• [Tâches à réaliser]
A – Mettez à jour l'extrait de l'Apologétique en recopiant tout le passage qui va de « Apologétique » jusqu'à « peuple de Chrétiens ! », où « faction » doit chaque fois céder la place à « cabale ».
B – Répondez aux questions suivantes à partir de l'extrait de l'Apologétique.
(i) Quel fleuve est censé monter sur les remparts ?
(ii) Quelles îles sont dites englouties avec des milliers d'habitants ?
(iii) Quelle mer a été mise à sec par un tremblement de terre ?

Apologétique

Chapitre XL

Une assemblée d’hommes de bien, d’hommes chastes, probes et vertueux, n’est point une faction, c’est un sénat. Le nom de faction convient à ceux qui soufflent la haine contre ces hommes religieux, qui demandent à grands cris le sang de l’innocence, qui couvrent leur animosité du misérable prétexte que les Chrétiens sont la cause de toutes les calamités publiques. Que le Tibre monte sur les remparts, que le Nil oublie de monter sur les campagnes, qu’un ciel d’airain se ferme, que la terre tremble, qu’il survienne une famine, une mortalité, aussitôt : Les Chrétiens au lion ! Quoi ! pour un seul lion un peuple de Chrétiens !

Mais répondez-moi, je vous prie. Avant Tibère, c’est-à-dire avant la naissance de Jésus-Christ, les villes et le monde entier n’avaient-ils pas essuyé les plus grands désastres ? Ouvrez l’histoire : les îles d’Hiérannape, de Délos, de Rhodes et de Cos, englouties avec des milliers d’habitants ; la plus grande partie de l’Asie ou de l’Afrique envahie, au rapport de Platon, par les irruptions de la mer Atlantique ; la mer de Corinthe mise à sec par un tremblement de terre ; la Lucarne détachée de l’Italie par la violence des flots, et formant l’île de Sicile : de tels changements dans la face du globe ont-ils pu survenir sans entraîner une foule de victimes ? Où étaient alors, je ne dirai pas les Chrétiens, ces contempteurs de vos dieux, où étaient vos dieux eux-mêmes lorsque le déluge a submergé toute la terre, ou du moins les plaines, comme l’a prétendu Platon ? Les villes où ils sont nés, où ils sont morts, celles même qu’ils ont bâties, prouvent assez qu’ils sont postérieurs au déluge : autrement elles ne subsisteraient point aujourd’hui.

(Entrées de données enregistrées)
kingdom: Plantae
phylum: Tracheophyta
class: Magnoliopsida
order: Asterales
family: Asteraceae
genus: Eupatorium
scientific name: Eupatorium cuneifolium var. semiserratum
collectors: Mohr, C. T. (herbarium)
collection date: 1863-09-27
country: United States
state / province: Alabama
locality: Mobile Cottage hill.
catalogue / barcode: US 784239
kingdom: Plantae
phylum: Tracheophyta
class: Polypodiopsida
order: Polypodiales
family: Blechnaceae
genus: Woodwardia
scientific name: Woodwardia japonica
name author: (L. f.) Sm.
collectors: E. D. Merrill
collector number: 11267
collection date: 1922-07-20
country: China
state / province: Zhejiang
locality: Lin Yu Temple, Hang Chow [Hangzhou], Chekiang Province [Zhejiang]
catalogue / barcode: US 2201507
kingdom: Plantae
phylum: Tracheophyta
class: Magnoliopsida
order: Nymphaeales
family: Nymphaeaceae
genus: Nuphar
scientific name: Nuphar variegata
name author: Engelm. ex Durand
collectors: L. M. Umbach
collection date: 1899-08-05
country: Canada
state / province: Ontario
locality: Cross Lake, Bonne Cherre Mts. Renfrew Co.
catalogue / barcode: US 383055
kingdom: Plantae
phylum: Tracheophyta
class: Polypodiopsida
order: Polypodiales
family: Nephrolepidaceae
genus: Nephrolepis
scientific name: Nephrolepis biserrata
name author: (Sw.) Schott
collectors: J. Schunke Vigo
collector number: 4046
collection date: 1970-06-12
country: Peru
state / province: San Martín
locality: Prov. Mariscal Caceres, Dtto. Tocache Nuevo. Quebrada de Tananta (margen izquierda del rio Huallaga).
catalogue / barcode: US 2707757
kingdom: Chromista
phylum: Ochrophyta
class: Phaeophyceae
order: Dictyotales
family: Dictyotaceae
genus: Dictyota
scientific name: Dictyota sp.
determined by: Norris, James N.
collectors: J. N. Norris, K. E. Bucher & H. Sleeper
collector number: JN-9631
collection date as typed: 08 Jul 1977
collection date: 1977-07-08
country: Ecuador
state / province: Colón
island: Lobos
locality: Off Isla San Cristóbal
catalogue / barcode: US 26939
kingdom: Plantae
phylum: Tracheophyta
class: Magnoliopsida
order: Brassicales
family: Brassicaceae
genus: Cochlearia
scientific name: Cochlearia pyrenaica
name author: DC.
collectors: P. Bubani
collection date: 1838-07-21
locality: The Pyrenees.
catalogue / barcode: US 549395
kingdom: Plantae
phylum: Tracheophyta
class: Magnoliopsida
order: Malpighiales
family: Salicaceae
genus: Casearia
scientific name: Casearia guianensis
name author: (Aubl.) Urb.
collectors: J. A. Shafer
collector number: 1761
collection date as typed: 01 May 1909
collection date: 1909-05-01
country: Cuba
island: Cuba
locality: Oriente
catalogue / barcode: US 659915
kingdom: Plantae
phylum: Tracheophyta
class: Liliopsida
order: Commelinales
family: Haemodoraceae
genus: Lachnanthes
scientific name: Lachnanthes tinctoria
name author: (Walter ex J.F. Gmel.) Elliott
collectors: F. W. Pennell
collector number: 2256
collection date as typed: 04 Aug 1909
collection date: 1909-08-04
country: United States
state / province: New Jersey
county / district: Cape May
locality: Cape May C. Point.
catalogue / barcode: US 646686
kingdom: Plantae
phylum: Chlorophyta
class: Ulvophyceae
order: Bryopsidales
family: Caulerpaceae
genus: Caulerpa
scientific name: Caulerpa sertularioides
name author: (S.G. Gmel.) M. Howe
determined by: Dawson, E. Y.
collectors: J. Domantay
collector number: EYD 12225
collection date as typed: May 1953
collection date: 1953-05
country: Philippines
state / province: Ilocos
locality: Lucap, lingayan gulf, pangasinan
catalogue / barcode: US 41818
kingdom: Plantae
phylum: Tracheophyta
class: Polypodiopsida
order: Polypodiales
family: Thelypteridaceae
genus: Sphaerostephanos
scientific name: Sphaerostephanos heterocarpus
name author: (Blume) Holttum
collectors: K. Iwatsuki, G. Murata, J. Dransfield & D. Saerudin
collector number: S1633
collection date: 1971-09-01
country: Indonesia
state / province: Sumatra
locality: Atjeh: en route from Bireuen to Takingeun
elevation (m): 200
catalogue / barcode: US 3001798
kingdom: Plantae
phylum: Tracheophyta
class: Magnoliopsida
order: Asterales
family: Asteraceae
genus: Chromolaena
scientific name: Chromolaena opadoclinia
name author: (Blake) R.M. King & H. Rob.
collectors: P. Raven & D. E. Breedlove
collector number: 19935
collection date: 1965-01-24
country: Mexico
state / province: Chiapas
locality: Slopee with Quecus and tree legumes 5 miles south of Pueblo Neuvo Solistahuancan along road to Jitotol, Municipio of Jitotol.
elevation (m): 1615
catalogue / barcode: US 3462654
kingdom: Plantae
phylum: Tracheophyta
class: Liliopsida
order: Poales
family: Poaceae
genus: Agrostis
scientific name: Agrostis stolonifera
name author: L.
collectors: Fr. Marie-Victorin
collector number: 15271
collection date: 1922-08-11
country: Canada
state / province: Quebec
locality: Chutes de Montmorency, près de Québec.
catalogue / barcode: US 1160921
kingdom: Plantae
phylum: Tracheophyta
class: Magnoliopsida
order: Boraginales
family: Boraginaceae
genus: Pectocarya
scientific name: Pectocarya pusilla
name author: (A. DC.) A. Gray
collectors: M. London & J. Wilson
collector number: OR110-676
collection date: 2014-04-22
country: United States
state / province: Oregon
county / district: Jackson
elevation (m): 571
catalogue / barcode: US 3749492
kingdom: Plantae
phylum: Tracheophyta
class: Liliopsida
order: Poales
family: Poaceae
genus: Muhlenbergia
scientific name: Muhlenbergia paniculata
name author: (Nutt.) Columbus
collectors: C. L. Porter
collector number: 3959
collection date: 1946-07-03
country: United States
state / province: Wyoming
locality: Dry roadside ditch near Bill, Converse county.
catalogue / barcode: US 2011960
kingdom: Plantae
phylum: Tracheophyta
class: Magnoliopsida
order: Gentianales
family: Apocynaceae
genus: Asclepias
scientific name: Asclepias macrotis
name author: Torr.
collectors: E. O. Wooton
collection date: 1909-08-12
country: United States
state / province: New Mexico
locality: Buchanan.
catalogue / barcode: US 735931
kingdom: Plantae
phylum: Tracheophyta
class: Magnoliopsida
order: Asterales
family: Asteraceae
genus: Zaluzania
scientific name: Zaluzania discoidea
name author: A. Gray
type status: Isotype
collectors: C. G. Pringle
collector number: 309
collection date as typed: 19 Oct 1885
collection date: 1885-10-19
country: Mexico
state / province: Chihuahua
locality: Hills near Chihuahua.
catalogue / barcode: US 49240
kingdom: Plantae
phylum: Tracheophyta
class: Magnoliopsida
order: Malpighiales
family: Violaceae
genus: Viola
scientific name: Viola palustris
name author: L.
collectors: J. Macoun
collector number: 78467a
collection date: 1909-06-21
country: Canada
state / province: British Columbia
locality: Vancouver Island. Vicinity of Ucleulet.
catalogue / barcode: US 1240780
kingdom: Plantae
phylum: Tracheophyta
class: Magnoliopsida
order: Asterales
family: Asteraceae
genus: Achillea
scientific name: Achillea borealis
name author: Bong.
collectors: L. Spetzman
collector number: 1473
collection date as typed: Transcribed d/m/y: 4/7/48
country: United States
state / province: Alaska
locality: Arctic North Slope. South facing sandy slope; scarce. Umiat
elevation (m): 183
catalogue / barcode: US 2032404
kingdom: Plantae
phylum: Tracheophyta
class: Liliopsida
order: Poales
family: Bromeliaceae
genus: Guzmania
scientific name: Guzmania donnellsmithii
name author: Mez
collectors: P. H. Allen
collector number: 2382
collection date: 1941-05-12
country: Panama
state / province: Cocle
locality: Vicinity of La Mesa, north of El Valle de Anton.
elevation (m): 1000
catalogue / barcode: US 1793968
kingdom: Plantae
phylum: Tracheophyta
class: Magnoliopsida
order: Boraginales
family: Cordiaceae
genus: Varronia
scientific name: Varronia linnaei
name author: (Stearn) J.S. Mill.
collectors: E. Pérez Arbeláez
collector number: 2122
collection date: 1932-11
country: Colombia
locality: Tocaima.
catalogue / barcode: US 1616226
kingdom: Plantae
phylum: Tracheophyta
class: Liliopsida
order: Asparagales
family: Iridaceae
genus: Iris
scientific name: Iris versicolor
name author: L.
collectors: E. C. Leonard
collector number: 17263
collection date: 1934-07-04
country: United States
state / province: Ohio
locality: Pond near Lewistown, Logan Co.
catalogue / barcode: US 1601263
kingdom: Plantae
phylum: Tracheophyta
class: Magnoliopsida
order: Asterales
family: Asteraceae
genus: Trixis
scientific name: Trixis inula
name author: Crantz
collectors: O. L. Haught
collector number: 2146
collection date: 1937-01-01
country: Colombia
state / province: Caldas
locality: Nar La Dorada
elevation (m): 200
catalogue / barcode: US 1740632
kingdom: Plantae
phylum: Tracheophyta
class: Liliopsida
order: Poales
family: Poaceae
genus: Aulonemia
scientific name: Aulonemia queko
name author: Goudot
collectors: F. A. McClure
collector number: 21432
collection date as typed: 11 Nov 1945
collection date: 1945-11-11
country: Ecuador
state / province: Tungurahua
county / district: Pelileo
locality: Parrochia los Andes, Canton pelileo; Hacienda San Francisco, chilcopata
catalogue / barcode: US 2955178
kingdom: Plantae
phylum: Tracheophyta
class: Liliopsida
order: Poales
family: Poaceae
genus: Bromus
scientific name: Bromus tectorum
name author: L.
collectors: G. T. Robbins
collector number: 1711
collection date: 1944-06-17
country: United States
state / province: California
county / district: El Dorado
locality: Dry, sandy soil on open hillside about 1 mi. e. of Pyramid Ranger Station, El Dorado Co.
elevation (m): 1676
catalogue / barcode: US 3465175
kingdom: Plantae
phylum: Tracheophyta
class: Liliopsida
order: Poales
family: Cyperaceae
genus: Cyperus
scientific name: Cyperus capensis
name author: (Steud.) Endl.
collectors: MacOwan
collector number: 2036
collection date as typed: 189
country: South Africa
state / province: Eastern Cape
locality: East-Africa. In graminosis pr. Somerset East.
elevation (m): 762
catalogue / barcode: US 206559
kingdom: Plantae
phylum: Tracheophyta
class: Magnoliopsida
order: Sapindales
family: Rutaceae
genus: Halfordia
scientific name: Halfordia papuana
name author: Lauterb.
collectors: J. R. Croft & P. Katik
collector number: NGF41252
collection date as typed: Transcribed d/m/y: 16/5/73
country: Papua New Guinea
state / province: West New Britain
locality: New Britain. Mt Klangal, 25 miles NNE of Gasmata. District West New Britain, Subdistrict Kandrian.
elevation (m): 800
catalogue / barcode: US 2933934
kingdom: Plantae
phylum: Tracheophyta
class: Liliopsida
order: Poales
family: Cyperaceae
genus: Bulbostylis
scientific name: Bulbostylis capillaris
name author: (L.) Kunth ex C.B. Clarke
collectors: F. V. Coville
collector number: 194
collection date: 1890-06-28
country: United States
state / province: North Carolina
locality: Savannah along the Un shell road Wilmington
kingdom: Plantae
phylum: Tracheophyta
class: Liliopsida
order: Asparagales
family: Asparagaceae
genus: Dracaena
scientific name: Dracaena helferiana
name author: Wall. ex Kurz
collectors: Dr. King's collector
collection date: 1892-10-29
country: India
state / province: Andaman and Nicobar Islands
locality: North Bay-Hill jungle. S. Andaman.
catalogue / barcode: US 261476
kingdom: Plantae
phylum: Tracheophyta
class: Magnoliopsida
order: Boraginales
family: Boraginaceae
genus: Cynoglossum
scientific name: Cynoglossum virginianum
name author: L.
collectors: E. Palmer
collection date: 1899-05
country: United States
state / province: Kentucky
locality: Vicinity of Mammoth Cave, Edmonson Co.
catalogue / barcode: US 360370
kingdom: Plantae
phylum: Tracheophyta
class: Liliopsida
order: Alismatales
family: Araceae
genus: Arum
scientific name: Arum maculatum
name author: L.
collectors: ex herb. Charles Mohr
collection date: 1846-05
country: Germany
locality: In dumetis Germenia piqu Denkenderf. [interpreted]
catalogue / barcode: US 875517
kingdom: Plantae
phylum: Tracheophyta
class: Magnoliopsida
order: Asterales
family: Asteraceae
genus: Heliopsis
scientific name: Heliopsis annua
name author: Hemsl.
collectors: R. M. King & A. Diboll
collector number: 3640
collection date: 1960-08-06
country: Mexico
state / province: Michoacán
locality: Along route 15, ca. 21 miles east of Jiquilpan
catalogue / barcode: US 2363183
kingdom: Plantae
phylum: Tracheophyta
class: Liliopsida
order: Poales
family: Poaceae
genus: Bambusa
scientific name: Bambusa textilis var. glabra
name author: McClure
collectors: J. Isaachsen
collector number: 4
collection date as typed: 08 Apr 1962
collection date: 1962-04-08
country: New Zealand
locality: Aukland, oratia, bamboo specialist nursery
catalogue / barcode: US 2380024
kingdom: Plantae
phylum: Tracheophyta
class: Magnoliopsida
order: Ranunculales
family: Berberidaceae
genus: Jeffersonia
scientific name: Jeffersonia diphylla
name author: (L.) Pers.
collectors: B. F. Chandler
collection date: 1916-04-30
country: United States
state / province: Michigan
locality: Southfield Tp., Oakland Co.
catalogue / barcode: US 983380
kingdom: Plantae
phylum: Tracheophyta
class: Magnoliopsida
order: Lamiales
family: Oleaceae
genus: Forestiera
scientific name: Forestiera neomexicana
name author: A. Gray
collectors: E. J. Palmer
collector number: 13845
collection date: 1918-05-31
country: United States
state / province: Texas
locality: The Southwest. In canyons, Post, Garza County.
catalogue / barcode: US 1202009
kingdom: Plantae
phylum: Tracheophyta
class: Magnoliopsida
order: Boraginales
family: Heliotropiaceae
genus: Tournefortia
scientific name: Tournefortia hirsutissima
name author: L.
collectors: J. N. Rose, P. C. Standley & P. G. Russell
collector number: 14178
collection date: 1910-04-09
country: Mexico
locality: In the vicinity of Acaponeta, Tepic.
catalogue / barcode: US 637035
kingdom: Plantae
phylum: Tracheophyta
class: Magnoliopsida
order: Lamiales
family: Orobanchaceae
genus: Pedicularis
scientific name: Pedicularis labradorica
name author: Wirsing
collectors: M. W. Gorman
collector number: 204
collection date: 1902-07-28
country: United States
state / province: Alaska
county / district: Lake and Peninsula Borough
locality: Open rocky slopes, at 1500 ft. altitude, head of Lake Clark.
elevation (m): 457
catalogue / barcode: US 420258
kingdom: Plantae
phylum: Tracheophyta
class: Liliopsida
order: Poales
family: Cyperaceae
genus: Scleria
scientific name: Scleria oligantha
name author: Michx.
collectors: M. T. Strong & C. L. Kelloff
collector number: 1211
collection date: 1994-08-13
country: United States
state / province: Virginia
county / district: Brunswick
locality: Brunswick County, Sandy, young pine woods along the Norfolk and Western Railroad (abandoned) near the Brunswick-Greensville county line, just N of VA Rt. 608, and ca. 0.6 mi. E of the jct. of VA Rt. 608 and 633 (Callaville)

• [Solutions des tâches]
A –
Apologétique

Chapitre XL

Une assemblée d’hommes de bien, d’hommes chastes, probes et vertueux, n’est point une cabale, c’est un sénat. Le nom de cabale convient à ceux qui soufflent la haine contre ces hommes religieux, qui demandent à grands cris le sang de l’innocence, qui couvrent leur animosité du misérable prétexte que les Chrétiens sont la cause de toutes les calamités publiques. Que le Tibre monte sur les remparts, que le Nil oublie de monter sur les campagnes, qu’un ciel d’airain se ferme, que la terre tremble, qu’il survienne une famine, une mortalité, aussitôt : Les Chrétiens au lion ! Quoi ! pour un seul lion un peuple de Chrétiens !

B –
(i) Le Tibre.
(ii) Les îles d'Hiérannape, de Délos, de Rhodes et de Cos.
(iii) La mer de Corinthe.